Get a pen/paper and set the timer for 2 minutes.
- Make a list of everything that you have concerns worries or anxiety over.
- Go through the list and circle everything you have control over. (I think you will be surprised at the limited amount of things that you can circle.)
Now I have done this type of anxiety reducing activity before, it helps you to realize what you do and don’t have control over, what to spend your energy on, what to accept, and what to let go. It’s something I learned when I was attending Al-Anon classes when my ex-husband was abusing prescription pills. What I didn’t do was this third part…
3. Put a star next to everything on that list that you have influence over.
What I found really beneficial about this 3rd part of the activity is that it doesn’t always help just to accept what you don’t have control over, especially if there is a lot of chaos in your life. That feeling of loss of control can produce more anxiety. But being able to recognize that you have influence over a situation, can provide a sense of relief.
Here is simple every day life example, being worried about the traffic driving home from work. You probably don’t have control over how many people are driving on the road or if there are any accidents. But you do have influence over the way you get home from work. That may or may not influence how long or short your drive will be. You also have influence over what you do with your drive home. You can sit in silence, yell at the cars around you, listen to a book on tape, or put on your favorite music. Now not only do you have some influence on the amount of traffic you’re driving in but you have some influence over how you will respond or react and that situation.

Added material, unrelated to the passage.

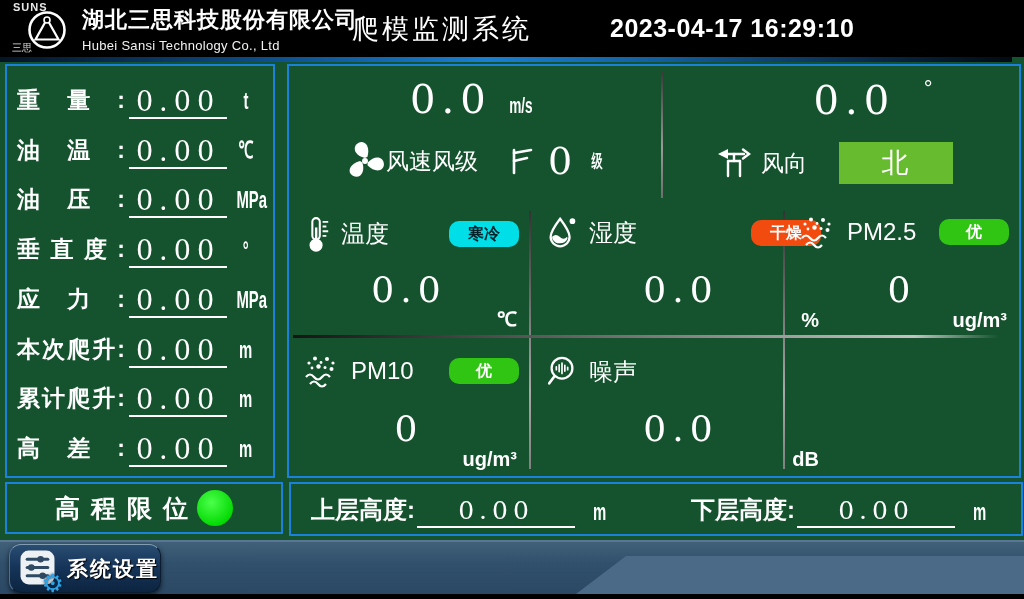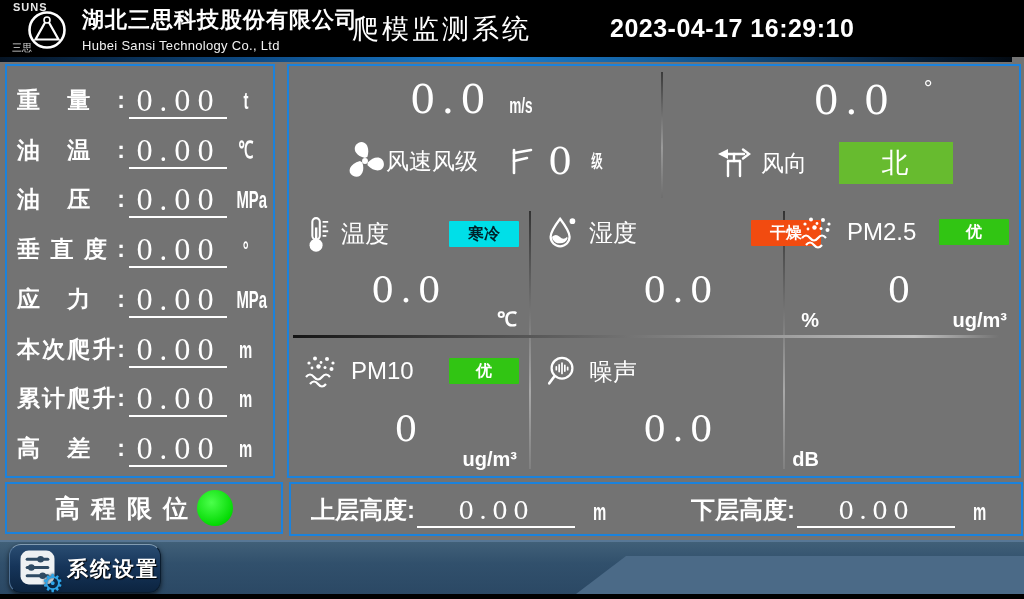"SUNS" .screen { background: #737373 -> #14532d }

In the military spouse situation, after a particularly difficult day, you really need to speak to your spouse for guidance and support (aka venting). Due to military life (deployment, drill, duties) you don’t have control over whether or not he can call you and you can’t call him. But you do have influence over what you will do if you can not talk to him and what you will do while you are waiting for his call. If you can’t talk to him, you can write a letter to him or call one of your friends/family for support. And why not use technology and record a video. You can plan your evening with distractions or activities that will relieve your anxiety. These are all things that you have influence over.
When you are living the military life you learn to become flexible. You expect at some point you might not get to celebrate Mother’s Day, Easter, or Christmas with your spouse, but you learn to make it work. And now you have a way to manage the anxiety that comes along with the fear of unknown and the loss of control. Start writing that list and set an intention to how you will influence your day.